(Extracted data entries)
★ ★ ★ ★ ★ ★ ★

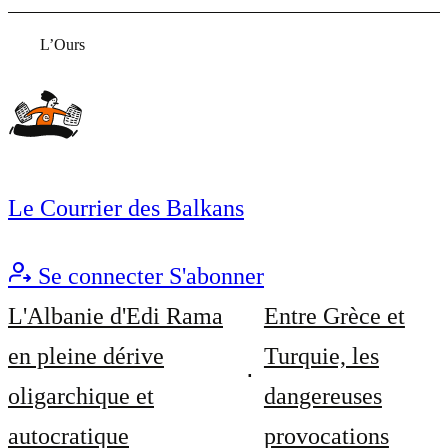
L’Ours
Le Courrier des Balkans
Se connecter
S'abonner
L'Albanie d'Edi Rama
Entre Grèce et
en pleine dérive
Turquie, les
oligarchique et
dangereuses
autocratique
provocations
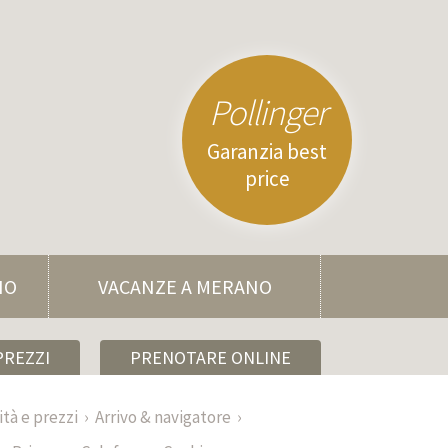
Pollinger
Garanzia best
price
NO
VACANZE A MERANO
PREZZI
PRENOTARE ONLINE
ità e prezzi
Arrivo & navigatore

★ ★ ★ ★ ★ ★ ★

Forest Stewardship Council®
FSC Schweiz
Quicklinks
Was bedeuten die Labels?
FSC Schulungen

★ ★ ★ ★ ★ ★ ★

• ACTIVITY: Copy the entries above exactly, but only from the line holding "VACANZE A MERANO" through the line holding "Arrivo & navigatore", both included.

• ANSWER SECTION:
VACANZE A MERANO
PREZZI
PRENOTARE ONLINE
ità e prezzi
Arrivo & navigatore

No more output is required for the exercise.